Microkhan by Brendan I. Koerner

Road Hazards

October 28th, 2011 · No Comments


So easy to forget what a high degree of transportation safety we’ve reached here in the United States. I’m not talking purely in terms of vehicle safety—we also are fortunate to have law and order in areas surrounding roads. The lack of that sort of security is what enables folks to blockade entire Indian states, and make assaults on minibuses in Papua New Guinea a seemingly routine occurrence. A 19-year resident of the nation describes one such incident in this richly detailed account of a PMV ride to Madang:

It was dark and all I felt was shattering pellots of window glass all over my face and front, as my fellow passengers barked. It took a few second but I realised this explosion had been a rock and it barely missed my nose in a trajectory right across the sea and out through the opposite window. Such propulsion, it was impressive, and then very scary a I realised I was not hurt, had no blook anywhere, but had almost, by a hair’s breath, been beammed, maybe killed. The bus drove on a bit before stopping and everyone realized the windows were shattered, the owner’s father crying already about how this was a brand new bus (!), why did they do this, and people scrambling out, stompung the dark road, as we rawled ahead to where another PMV had stopped after passing us.

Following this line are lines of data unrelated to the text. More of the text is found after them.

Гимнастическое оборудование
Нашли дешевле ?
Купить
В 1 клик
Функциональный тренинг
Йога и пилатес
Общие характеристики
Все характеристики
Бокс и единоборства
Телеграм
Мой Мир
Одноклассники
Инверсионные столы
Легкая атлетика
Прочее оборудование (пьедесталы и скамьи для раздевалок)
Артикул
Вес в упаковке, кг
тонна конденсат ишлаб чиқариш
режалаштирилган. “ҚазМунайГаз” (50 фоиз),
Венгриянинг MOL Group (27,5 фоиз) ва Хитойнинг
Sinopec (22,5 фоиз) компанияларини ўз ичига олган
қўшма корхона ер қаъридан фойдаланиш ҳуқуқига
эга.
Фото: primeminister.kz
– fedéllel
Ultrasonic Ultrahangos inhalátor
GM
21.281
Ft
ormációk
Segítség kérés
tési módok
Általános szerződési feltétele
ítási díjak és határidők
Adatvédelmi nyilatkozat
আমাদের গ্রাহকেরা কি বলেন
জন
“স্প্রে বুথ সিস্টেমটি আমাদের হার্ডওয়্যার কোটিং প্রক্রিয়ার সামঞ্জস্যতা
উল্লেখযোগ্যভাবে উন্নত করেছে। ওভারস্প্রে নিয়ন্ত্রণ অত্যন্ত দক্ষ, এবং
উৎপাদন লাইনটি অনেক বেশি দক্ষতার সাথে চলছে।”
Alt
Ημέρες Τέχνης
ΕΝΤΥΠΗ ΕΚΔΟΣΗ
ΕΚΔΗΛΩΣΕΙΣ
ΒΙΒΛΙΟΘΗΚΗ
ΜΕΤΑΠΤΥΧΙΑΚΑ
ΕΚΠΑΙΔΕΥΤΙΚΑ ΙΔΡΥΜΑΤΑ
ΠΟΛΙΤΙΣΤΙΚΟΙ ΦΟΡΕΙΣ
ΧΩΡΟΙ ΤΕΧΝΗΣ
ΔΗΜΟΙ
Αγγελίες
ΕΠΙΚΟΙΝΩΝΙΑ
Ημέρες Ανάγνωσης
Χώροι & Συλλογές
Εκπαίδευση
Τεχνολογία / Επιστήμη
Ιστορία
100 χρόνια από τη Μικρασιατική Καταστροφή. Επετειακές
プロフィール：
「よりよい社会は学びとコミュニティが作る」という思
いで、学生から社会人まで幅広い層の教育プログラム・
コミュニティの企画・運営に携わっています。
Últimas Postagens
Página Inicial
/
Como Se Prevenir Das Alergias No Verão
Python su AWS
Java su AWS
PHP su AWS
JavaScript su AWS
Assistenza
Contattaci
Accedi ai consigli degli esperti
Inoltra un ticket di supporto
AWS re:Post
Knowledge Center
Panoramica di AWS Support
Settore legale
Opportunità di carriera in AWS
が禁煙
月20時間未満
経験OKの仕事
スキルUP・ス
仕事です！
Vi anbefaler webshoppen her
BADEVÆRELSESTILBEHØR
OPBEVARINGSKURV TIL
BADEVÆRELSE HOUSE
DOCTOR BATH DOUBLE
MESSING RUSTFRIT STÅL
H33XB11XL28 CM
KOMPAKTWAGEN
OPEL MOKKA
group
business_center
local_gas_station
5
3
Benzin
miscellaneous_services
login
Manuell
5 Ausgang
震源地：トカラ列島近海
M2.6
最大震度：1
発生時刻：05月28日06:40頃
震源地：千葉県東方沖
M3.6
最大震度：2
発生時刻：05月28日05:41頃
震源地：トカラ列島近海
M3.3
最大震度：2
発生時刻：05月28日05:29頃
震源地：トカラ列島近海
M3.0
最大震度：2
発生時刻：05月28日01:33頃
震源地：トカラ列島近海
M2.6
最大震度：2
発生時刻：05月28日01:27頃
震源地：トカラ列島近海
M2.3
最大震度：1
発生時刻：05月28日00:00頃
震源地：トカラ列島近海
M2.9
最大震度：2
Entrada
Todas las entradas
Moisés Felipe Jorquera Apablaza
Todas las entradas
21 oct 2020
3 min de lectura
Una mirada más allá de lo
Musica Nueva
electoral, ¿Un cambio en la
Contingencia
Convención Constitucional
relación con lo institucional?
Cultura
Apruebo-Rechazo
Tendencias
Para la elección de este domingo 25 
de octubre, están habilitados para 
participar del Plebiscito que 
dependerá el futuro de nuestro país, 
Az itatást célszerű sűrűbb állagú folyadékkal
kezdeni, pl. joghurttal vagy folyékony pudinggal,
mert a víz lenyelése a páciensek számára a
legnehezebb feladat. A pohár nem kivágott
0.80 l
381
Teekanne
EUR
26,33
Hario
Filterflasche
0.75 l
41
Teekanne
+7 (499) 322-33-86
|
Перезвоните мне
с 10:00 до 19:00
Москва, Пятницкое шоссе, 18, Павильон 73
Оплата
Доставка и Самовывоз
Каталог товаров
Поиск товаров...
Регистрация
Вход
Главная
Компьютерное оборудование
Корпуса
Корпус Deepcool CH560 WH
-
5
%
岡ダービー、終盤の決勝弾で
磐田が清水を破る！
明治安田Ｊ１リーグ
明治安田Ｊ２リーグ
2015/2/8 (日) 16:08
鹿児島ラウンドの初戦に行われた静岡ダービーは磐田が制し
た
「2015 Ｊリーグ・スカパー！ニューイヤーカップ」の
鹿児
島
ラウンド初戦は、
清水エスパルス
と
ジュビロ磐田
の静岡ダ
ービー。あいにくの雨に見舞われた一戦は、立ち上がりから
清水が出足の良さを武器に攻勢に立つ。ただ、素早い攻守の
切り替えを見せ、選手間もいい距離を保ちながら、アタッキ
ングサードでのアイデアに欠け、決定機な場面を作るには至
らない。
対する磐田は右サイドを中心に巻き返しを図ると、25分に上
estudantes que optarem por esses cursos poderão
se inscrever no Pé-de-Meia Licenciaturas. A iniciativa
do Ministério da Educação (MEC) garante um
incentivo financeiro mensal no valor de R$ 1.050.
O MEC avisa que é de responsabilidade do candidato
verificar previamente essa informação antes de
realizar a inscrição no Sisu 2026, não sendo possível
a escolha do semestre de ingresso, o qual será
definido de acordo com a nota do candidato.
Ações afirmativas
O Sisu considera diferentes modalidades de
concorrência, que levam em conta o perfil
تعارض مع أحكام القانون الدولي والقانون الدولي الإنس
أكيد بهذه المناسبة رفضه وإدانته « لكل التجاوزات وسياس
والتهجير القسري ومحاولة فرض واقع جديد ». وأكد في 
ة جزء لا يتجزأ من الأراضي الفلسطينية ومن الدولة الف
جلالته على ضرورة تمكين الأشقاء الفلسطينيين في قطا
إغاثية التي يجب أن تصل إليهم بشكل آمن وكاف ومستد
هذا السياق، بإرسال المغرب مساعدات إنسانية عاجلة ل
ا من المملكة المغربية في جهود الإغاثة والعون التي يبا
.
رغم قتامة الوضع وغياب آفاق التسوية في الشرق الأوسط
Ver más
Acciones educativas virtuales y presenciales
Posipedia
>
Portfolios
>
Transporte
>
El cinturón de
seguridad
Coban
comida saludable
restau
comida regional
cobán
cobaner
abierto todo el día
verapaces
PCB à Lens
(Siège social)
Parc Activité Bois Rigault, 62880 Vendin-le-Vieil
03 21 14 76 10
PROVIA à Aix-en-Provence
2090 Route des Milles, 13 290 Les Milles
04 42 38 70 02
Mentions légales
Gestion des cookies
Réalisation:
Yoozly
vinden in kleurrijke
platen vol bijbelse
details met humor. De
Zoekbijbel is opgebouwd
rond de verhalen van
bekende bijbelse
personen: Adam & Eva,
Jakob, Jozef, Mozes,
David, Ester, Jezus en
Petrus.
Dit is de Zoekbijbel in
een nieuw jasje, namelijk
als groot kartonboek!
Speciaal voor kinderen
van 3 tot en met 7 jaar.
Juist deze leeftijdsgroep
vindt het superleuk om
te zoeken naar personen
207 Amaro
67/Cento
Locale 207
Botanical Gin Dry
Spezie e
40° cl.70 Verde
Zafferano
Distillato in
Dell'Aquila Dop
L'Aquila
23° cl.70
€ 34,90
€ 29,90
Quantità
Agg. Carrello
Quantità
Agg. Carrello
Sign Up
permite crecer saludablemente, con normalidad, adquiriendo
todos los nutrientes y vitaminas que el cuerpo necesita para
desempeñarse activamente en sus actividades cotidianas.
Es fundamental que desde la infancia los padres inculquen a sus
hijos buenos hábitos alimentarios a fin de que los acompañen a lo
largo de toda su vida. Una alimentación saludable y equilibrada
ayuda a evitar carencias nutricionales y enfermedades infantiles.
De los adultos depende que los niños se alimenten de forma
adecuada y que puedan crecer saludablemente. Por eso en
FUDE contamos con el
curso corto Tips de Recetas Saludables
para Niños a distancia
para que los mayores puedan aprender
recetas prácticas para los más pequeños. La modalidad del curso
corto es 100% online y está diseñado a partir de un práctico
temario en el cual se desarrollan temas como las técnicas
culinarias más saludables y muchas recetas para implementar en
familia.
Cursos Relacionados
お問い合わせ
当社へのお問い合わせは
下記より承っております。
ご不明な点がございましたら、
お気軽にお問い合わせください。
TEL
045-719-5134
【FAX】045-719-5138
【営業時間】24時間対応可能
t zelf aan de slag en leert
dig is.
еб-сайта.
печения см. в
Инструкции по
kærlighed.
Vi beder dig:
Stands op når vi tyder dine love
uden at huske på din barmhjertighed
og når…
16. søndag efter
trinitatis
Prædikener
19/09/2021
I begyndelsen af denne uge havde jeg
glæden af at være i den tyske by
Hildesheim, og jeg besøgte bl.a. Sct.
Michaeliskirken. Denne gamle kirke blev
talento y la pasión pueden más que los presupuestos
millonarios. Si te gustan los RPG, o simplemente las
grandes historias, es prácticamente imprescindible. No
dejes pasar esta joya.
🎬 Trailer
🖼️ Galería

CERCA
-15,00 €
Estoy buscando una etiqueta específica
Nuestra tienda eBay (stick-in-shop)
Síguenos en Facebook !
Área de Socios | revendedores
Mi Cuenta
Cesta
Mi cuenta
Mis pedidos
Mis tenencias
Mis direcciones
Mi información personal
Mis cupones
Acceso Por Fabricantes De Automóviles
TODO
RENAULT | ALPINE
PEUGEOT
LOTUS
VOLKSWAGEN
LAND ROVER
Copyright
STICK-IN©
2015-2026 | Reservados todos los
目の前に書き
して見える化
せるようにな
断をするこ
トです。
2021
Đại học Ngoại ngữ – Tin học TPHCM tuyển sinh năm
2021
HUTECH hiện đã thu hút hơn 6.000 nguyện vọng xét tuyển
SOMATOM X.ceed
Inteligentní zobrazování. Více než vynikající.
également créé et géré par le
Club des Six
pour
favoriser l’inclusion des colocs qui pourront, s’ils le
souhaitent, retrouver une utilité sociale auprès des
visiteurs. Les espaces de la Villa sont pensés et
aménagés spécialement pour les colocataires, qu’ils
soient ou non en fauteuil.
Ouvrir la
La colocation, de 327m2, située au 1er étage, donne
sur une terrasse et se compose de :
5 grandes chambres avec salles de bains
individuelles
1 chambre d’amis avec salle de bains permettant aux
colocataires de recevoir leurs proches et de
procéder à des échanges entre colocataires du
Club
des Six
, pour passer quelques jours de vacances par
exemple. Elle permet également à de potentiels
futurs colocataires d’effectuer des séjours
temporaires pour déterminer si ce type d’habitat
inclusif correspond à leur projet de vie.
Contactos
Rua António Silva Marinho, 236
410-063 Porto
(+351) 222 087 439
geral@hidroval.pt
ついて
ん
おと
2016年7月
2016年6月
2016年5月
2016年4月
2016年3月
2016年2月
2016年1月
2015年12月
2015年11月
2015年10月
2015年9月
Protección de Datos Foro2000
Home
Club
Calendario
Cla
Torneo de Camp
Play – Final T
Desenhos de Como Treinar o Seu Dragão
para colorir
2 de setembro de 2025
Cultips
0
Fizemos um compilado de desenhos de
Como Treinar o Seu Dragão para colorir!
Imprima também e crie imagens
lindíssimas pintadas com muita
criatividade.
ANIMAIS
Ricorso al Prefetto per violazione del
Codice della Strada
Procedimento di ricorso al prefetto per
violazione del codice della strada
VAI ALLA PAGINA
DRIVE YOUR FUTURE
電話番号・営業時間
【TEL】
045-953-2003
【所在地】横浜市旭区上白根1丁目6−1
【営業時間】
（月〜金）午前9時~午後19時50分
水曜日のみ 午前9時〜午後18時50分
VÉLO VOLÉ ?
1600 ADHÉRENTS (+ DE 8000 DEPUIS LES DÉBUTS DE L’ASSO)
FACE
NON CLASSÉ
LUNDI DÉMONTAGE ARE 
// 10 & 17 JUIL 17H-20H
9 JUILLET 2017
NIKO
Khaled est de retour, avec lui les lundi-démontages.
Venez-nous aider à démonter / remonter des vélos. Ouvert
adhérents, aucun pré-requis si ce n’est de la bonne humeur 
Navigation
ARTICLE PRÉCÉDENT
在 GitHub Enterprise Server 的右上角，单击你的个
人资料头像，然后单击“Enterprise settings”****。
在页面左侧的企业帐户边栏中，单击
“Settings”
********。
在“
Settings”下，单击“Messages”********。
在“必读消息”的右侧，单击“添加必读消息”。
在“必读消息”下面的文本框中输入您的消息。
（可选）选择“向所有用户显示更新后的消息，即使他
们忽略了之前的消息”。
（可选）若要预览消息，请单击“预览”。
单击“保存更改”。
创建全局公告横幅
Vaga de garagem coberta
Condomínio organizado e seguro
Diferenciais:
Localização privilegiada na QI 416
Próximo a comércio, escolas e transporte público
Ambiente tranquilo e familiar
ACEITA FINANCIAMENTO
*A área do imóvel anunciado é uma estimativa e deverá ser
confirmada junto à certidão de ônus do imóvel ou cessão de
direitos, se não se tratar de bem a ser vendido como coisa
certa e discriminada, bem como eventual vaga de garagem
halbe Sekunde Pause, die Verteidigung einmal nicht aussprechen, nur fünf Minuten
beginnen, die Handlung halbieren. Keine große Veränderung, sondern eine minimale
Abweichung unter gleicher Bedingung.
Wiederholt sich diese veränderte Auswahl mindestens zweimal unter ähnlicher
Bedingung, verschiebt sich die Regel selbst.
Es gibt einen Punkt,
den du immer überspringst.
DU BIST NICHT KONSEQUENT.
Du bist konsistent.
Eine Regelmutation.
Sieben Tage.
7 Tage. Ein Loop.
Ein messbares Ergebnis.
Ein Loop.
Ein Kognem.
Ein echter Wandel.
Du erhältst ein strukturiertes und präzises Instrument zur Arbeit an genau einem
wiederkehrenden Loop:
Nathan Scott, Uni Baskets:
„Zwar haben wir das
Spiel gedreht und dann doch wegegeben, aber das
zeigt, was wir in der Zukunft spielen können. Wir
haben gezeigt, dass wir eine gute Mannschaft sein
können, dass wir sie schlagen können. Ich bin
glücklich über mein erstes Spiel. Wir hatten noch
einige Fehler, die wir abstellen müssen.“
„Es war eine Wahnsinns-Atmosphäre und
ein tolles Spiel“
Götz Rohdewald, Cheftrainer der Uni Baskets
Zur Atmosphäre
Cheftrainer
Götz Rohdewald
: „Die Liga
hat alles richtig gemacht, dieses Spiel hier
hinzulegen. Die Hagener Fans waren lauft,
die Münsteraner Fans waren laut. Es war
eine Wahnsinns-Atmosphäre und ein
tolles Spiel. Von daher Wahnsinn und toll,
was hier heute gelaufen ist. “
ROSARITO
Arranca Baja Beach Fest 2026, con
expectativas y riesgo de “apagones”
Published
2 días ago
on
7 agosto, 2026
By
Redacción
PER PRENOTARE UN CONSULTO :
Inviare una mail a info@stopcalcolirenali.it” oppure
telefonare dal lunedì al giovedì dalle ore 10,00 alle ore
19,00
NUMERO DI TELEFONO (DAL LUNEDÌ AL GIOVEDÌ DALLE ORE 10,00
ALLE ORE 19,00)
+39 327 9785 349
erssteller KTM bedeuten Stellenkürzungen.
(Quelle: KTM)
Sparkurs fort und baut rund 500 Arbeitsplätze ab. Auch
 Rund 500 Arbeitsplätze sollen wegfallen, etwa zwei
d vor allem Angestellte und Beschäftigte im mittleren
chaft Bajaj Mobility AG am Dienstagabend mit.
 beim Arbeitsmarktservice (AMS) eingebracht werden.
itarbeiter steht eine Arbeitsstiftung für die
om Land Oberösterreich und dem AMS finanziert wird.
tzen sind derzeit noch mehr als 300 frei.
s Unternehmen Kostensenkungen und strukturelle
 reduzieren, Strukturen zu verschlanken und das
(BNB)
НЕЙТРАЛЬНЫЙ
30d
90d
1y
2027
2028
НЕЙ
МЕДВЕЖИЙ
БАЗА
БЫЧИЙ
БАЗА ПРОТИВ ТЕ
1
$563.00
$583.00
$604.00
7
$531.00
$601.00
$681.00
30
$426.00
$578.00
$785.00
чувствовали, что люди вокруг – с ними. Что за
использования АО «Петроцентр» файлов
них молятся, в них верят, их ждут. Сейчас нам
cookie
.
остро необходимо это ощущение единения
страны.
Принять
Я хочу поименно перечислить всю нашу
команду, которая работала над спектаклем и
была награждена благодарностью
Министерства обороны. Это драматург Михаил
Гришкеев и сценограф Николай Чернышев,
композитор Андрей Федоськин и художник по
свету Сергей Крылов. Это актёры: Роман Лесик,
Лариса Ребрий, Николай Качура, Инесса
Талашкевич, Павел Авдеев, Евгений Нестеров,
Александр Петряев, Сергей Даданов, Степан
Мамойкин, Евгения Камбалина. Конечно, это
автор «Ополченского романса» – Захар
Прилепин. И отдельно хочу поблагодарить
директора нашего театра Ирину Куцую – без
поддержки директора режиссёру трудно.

It looks bad, and my drunken co-riders are shouting, searching the seats for their bushknives and the roadside for heavy stones. I get out shaking my head and clothes, pleading for us to go on please and not to start a fight, to go to the police and send them back and all that. But no one listens. The engine is cut and all the riders are cross the culvert to the trees and behind, where I can hear screams rom the village, people yelping and barking and obviously arming themselves for a good fight.

There’s a reason that “suppression of banditry” has often ranked high on the agenda of central government. Unless people can move about their nation free of fear, what chance is there for peace and prosperity?